Originally from this paper's code implementation - rethinking-network-pruning.
We use the training and pruning settings of this repo in pursuit of exactly the same experimental settings as the author of the paper did.
But modify the dataloader to our imbalanced dataset generator to test whether the conclusion of the paper still holds under different imbalanced situations.
We use CIFAR-10 as a base dataset to create imbalanced datasets.To test the models in different "Imbalanced Degree", we oversamples the dataset in two different dimensions: "Class Distribution" and "Class Ratio"

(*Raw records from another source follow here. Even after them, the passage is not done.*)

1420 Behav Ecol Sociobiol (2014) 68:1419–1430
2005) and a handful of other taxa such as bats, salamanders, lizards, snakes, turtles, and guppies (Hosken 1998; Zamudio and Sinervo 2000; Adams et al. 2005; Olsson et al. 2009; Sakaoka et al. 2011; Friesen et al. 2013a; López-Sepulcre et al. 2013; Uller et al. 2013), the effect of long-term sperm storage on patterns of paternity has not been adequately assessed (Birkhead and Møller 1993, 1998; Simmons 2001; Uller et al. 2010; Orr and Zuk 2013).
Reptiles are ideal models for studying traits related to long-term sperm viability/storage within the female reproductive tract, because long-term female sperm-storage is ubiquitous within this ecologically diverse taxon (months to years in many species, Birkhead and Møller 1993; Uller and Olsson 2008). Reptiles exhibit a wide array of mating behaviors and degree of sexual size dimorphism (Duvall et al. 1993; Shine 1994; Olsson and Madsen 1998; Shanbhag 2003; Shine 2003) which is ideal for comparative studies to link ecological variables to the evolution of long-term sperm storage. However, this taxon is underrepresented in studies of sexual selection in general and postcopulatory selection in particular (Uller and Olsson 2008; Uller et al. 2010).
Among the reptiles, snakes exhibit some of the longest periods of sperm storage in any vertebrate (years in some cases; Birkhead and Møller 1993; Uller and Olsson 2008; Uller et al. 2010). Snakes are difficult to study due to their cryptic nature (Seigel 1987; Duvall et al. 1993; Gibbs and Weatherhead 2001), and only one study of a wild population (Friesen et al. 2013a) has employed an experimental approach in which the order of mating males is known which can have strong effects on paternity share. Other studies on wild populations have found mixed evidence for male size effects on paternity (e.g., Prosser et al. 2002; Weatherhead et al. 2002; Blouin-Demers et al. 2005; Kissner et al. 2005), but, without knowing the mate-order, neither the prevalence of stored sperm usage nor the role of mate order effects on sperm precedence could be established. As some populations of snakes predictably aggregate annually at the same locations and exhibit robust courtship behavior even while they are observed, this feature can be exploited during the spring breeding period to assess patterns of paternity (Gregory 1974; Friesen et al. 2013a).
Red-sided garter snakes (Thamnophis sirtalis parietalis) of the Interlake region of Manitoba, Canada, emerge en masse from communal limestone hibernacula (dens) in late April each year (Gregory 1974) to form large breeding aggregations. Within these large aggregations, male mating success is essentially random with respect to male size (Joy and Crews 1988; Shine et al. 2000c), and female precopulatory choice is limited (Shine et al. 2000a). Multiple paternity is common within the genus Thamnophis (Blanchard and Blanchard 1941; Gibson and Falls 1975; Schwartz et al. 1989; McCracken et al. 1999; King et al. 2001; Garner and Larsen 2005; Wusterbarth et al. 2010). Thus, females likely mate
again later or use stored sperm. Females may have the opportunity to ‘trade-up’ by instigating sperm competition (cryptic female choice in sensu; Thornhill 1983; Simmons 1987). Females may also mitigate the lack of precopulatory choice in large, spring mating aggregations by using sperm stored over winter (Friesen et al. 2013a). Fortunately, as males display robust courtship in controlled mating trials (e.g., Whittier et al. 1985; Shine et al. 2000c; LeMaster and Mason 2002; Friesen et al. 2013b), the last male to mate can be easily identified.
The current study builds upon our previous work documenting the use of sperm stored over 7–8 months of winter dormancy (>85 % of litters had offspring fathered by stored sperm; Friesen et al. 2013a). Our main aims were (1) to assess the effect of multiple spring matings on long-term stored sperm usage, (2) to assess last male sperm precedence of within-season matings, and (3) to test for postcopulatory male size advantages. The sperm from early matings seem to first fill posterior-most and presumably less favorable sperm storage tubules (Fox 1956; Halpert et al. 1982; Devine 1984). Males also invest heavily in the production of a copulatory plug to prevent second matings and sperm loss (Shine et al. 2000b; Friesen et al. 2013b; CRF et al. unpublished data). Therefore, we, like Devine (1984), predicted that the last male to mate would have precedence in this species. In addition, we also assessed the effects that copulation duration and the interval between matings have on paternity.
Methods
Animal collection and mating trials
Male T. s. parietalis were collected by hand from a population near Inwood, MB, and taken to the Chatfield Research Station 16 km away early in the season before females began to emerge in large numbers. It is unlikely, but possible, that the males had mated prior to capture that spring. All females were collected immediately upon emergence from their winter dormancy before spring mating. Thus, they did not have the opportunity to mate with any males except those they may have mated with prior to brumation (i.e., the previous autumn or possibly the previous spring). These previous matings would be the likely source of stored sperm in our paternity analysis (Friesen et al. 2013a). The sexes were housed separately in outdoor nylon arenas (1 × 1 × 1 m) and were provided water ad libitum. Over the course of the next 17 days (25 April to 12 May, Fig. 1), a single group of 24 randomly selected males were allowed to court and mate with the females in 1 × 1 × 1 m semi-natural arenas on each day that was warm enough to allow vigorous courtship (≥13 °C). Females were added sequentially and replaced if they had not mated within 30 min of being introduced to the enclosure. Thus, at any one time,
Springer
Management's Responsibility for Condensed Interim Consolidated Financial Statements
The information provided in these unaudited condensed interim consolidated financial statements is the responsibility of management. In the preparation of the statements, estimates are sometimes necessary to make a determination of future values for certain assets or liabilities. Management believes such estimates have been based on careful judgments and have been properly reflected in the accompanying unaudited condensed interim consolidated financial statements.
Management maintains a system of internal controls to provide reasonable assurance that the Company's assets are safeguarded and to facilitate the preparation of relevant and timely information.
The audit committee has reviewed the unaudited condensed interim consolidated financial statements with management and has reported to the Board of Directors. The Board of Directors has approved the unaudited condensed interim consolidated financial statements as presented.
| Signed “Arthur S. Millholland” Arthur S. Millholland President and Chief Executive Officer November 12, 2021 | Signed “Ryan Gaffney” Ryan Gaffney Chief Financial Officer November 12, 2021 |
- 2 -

We define 3 different distributions as follows
-
Dist A: one label is much more than all the others e.g. [100, 1, 1, 1, 1, 1, 1, 1, 1, 1]
-
Dist B: 4 labels are much more than the other 6 labels e.g. [100, 100, 100, 100, 1, 1, 1, 1, 1, 1]
-
Dist C: one label is much less than all the others e.g. [100, 100, 100, 100, 100, 100, 100, 100, 100, 1]
To simulate a variety of imbalanced degrees, we use 4 class ratios [75, 100, 200, 500]. Examples as follows
- 75: [75, 1, 1, 1, 1, 1, 1, 1, 1, 1]
- 100: [100, 1, 1, 1, 1, 1, 1, 1, 1, 1]
- 200: [200, 1, 1, 1, 1, 1, 1, 1, 1, 1]
- 500: [500, 1, 1, 1, 1, 1, 1, 1, 1, 1]
This directory contains all the CIFAR experiments in the paper, where there are four pruning methods in total:
- L1-norm based channel pruning
- Network Slimming
- Soft filter pruning
- Non-structured weight-level pruning
For each method, check out example commands for baseline training, finetuning, scratch-E training and scratch-B training in the corresponding directorys.
We only use L1-norm based channel pruning as the pruning method. Then we compare the 4 methods' accuracy to find out the result.